On #2, why bother? You haven’t really given me anything, except that something bad happened. I believe the screaming customer on the other end was able to relay that message just fine.
OK, smart guy. So I have to teach the support team to code, then?
If you are going to log anything, why not log some basic info about the issue? Here is an example of a log statement that a support team has a valid chance at solving:
User phillp.j.fry is unable to access Post 478989456 - insufficient permissions
The support team’s success depends on the aforementioned documentation. If I have a documented DB schema that tells me how the code looks up permissions, my support staff can at least check the DB to ensure there’s no corruption (or anything else unexpected). Without this, they’re flying blind and will likely be Justin’s cube-buddy for a while.
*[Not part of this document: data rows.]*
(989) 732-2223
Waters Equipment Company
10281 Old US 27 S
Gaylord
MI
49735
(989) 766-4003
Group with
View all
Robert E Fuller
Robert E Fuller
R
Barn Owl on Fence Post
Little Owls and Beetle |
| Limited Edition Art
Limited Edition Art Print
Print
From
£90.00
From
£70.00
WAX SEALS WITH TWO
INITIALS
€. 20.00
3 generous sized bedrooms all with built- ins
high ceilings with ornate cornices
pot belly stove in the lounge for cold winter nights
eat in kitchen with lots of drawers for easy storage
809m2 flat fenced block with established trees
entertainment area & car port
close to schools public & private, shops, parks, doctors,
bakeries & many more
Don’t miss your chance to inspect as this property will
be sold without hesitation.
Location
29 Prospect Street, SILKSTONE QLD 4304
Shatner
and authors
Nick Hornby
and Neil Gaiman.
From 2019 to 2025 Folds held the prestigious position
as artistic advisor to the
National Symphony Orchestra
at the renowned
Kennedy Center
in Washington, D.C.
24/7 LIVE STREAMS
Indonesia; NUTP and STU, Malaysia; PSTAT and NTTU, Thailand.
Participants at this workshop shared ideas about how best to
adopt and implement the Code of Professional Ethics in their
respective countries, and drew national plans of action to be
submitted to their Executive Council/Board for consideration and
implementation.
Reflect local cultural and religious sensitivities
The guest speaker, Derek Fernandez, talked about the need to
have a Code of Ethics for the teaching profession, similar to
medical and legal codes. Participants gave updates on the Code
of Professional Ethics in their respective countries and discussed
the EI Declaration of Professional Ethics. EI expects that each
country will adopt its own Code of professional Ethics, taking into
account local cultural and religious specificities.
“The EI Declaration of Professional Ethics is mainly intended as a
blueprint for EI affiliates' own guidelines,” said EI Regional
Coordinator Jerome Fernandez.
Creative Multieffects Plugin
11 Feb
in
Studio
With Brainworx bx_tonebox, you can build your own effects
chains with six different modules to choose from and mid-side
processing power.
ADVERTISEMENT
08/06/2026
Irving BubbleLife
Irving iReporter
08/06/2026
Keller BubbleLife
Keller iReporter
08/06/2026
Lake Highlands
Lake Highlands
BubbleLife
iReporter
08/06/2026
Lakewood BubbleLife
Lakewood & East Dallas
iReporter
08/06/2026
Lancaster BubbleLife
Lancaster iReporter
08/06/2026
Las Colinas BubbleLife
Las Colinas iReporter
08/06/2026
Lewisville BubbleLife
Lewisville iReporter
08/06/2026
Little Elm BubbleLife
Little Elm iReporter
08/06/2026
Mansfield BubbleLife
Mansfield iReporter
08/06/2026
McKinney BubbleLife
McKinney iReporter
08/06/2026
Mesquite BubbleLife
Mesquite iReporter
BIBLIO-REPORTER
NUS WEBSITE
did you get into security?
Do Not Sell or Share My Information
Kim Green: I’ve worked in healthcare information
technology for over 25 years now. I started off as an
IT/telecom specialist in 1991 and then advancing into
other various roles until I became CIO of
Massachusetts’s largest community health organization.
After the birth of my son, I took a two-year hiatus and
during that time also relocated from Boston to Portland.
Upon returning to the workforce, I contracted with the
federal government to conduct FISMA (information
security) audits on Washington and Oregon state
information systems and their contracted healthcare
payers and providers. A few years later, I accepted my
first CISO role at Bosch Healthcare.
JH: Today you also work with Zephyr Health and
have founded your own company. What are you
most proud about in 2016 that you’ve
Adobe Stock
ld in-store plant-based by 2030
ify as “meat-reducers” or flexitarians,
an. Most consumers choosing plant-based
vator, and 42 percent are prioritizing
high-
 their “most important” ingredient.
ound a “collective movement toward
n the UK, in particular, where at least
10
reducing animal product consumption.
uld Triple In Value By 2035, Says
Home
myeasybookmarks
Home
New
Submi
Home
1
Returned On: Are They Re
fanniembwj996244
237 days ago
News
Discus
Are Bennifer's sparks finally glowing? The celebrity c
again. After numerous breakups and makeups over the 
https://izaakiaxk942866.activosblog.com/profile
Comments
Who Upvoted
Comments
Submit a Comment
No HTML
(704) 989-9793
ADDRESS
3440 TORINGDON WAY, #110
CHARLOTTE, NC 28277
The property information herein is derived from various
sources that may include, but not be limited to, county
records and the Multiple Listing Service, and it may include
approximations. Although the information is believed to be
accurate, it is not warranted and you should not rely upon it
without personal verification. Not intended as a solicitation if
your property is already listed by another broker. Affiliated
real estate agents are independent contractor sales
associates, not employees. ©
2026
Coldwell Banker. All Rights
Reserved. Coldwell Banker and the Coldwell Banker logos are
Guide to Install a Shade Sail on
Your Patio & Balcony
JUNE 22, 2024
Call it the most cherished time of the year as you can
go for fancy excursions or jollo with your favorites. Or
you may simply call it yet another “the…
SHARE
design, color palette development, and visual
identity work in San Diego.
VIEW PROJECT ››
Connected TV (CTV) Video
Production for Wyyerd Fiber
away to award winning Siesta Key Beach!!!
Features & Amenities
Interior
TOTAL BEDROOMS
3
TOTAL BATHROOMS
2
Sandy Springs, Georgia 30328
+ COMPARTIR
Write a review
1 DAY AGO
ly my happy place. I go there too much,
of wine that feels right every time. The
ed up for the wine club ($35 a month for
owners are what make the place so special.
Runtime logging should tell me all I need to know
For #3, sadly we tend not to get logging like the example above. Instead, let’s look at this real world example of what we typically see – taken from Tomcat’s Bugzilla:
If there is no file CATALINA_BASE/conf/logging.properties, then Tomcat will not start and the JVM outputs the following error:
Exception in thread "main" java.lang.NoClassDefFoundError:
without any additional information.
Sure, the error is technically correct: there was no logging class referenced, thus the JVM couldn’t find that class. But, it gives no one – even the Devs – any idea as to what the code is upset about. If the person who opened this bug didn’t already tell us where the issue was, we could be spending hours trying to figure this out.
1. If the code is looking for a file and it can’t find it, log the path and file
2. If the code is looking for a property and can’t find it, log the missing property name
3. If the code… you get the point – give me an idea of what went wrong, and I can likely leave the Devs alone
Simple, silly example. But, if things this basic are left undone, what do you think the logging of the more complex stuff looks like?
Logging as a User Story
Sadly, even though this stuff is painfully obvious, it is also rarely done.
Treat your logging like it is a User Story – and your support staff are the stakeholders. After all, they are the ones consuming your logging… that is, unless you want your Devs doing all your customer support. Maybe there’s a co-dependency issue I need to explore there… Hmmm.
Anyway, sorry I can’t elaborate more. I have to go interview a replacement for Justin. He just stormed out of the office shouting something like “Unsustainable” or whatever. Feh. Whatevs.